A huge thank you to GT and Hacklytics for providing computing resources!


What It Does

  • Given a protein ID (UniProt or RCSB), ProteinAI runs a feed-forward neural network using embeddings from Meta’s ESM2 protein language model and AlphaFold to predict potential protein-protein interactions (PPIs).
    ProteinAI then generates side-by-side 3D visualizations of the target protein and a user-selected interacting protein.

How We Built It

Data Preparation

  • We used the HINT dataset to obtain a list of protein-protein interactions, and we preprocessed the dataset into a one-hot encoded format, where each protein is represented as a vector of its interactions.
  • Using UniProt IDs, we fetched the amino acid sequences of each protein via the UniProt API.

Machine Learning Model

  • Our main model is a feed-forward neural network trained on ESM2 sequence and Alpha Fold structural embeddings.
  • We treated the task as a downstream classification problem using PyTorch for training and testin on top of ESM2’s sequence embeddings.
  • We experimented with different hidden layer sizes and dimensions to optimize performance, trading off between precision and recall.

3D Visualization

  • We realized that visualizing protein structures in 3D would make the data more useful beyond pure statistics since the structure of a protein had the strongest indication of its function.
  • We used NGL Viewer, a web-based molecular graphics tool that renders PDB coordinate structures.

Challenges We Ran Into

  • One protein sequence (Titin) had 35k residues which exceeded CUDA memory limits, so we had to truncate sequences above 10k residues. We ended up removing 3 out of 16k proteins.
  • Mapping STRING IDs to UniProt IDs was difficult and time consuming since gene -> protein mapping was not a one-to-one relationship.
  • Because many proteins do not interact, we had a large class imbalance (99.9% negative labels), which led to achieving falsely high accuracy. Our solution was to implement a weighted loss function to penalize false negatives more than false positives.

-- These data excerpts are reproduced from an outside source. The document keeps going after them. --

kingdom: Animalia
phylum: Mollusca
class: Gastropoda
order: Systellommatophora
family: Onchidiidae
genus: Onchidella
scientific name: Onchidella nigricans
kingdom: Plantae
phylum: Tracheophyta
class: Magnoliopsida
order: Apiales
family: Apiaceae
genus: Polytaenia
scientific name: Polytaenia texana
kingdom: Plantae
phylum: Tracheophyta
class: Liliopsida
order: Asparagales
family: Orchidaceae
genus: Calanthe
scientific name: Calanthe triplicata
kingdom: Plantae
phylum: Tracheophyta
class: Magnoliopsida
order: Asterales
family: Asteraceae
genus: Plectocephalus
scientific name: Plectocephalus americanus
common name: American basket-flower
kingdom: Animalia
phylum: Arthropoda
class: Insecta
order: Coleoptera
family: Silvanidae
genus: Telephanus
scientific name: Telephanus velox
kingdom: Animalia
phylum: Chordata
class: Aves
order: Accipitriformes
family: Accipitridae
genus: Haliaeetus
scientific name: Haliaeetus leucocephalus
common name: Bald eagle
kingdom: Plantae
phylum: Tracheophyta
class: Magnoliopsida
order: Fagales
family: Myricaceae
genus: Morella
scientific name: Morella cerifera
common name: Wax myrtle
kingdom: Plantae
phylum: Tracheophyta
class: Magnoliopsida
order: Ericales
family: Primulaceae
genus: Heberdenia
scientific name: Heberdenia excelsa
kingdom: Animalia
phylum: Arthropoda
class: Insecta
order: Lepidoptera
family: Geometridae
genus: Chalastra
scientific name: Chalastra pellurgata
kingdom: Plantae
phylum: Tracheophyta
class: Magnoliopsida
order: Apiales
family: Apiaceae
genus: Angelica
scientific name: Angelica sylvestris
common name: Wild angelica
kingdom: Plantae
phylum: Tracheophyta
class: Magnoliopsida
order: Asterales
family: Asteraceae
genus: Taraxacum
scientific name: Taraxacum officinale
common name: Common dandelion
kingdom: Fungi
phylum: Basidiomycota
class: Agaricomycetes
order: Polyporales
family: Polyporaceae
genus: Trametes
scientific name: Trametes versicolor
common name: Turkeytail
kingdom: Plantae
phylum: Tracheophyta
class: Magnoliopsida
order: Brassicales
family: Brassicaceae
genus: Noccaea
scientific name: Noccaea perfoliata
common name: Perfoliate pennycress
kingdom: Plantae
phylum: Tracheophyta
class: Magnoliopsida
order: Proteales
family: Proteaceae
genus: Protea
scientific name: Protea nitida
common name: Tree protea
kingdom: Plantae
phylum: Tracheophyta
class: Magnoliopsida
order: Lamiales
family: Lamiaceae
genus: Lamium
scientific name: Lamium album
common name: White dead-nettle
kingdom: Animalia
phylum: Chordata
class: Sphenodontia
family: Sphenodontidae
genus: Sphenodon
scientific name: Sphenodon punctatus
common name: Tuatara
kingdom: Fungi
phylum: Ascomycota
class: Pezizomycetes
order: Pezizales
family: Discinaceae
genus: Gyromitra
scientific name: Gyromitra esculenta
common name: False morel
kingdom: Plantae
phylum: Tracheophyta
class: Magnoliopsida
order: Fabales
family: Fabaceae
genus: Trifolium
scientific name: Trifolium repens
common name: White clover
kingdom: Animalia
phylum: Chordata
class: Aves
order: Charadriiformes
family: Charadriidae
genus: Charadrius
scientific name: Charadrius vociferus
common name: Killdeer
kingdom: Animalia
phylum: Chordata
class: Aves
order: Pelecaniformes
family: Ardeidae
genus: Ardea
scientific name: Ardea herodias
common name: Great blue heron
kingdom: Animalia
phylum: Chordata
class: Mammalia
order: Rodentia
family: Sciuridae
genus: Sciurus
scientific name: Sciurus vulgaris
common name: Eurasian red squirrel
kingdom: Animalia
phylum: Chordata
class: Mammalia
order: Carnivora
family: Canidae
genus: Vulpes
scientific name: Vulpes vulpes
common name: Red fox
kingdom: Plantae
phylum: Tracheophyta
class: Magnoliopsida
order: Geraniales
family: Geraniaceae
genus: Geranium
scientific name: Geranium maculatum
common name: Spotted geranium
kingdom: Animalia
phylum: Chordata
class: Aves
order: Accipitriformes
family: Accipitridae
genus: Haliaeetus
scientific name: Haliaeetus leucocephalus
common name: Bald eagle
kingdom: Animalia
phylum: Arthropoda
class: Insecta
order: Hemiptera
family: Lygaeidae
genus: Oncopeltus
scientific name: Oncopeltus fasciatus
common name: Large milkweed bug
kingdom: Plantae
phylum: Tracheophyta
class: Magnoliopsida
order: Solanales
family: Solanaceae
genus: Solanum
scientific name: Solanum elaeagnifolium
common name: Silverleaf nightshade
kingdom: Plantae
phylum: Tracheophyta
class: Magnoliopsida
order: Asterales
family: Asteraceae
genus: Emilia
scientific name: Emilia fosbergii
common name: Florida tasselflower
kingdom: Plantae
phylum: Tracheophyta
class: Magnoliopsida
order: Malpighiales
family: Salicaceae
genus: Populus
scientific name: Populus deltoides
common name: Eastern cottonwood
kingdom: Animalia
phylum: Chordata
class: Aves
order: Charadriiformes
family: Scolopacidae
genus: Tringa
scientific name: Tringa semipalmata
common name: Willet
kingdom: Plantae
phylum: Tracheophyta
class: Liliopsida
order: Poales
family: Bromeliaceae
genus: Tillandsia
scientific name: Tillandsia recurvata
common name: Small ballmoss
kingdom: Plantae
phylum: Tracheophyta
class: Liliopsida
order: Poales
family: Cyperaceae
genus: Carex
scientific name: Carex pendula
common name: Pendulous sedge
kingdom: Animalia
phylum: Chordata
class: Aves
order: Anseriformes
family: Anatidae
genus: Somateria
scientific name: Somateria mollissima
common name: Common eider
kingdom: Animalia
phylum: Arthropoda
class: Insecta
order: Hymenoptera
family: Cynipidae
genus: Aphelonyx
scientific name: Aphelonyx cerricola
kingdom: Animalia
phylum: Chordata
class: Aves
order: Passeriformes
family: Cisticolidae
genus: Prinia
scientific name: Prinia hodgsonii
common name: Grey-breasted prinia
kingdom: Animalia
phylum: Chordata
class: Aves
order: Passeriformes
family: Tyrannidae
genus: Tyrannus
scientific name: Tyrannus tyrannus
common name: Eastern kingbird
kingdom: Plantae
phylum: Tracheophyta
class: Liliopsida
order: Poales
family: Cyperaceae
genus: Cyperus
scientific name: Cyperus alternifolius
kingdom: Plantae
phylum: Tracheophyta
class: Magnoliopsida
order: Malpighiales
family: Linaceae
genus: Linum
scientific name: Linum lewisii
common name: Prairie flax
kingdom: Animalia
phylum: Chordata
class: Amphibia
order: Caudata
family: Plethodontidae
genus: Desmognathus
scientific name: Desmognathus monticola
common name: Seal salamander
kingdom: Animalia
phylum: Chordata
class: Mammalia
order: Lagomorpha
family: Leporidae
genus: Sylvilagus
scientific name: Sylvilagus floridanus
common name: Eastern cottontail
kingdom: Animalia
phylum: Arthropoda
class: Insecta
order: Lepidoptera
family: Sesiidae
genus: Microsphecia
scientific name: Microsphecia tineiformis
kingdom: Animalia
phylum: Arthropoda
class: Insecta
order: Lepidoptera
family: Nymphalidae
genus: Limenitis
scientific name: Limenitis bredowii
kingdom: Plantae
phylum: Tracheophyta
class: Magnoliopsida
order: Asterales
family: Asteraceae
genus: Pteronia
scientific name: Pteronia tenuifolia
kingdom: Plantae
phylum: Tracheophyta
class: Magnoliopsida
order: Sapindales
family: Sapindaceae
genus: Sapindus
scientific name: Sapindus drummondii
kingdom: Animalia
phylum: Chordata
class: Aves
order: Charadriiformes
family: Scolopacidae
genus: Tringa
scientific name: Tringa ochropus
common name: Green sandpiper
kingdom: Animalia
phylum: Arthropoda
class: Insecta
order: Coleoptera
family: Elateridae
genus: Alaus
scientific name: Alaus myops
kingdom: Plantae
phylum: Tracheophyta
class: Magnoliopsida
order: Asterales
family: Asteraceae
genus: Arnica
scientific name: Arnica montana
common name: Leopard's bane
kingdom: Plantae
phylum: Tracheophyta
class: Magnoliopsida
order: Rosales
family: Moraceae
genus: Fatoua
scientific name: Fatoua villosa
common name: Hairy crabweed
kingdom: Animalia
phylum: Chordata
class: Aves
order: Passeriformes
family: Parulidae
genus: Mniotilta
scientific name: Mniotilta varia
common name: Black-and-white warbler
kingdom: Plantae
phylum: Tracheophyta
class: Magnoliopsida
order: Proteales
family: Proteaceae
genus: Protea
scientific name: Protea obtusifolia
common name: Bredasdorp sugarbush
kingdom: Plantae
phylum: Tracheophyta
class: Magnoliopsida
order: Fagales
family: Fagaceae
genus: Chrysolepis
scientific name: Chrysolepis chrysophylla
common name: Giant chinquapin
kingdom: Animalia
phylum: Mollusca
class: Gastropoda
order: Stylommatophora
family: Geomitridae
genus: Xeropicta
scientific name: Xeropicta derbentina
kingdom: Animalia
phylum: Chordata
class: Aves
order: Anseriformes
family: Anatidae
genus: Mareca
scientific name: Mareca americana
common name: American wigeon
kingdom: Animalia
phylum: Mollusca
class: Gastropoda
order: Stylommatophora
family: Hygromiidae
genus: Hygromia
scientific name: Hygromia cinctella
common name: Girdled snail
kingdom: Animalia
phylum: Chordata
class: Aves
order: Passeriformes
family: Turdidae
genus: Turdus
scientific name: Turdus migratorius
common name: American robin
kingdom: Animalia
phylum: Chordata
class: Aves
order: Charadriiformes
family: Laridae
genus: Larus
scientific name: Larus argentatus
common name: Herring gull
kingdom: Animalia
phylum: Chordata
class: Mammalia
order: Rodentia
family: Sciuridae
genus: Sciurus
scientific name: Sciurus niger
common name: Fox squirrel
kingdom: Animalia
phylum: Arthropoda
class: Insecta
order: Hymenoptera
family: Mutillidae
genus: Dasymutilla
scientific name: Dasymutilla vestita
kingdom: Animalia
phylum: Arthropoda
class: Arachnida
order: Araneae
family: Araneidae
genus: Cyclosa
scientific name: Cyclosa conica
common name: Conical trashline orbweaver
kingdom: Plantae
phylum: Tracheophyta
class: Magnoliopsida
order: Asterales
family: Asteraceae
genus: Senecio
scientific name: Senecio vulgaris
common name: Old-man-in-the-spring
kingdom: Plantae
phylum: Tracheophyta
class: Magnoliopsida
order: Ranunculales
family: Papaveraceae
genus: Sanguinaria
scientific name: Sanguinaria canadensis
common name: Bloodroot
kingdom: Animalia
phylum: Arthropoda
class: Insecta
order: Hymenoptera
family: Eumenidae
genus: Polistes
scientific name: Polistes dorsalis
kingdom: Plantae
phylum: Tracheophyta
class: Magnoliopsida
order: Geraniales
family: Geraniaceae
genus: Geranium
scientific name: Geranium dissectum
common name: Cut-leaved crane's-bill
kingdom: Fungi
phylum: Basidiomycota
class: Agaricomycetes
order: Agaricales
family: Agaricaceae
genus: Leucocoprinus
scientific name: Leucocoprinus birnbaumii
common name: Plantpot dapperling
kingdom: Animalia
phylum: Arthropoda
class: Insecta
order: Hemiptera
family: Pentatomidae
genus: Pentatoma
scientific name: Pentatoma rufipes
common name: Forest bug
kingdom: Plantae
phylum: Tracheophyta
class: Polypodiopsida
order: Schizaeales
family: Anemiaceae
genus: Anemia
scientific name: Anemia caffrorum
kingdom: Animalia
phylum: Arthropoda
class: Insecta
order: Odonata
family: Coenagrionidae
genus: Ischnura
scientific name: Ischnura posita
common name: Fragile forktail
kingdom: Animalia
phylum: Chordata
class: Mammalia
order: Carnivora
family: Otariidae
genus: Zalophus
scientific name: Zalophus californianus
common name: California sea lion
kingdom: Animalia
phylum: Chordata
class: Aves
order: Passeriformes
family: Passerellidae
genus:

Accomplishments We're Proud Of

  • Successfully integrating 3D visualization and making it work in real-time.
  • Implementing a search function that integrates protein file generation while keeping a clean UI
  • Taking a dataset from raw data → neural network → functional PPI predictions in such a short time!

What We Learned

  • How deep learning is revolutionizing protein research.
  • The complexities of protein-protein interactions beyond just sequence data(e.g., 3D structure matters).
  • We learned practical lessons such as: Always save your work frequently, and get enough sleep!

What's Next for ProteinAI

  • We plan to store previously searched proteins in SQLite for faster retrieval and better 3D visualization performance.
    • We would like to add customizable representation modes( e.g., space-filling, ribbon, surface models).
  • We would like to simulate multiple interacting proteins in the same environment.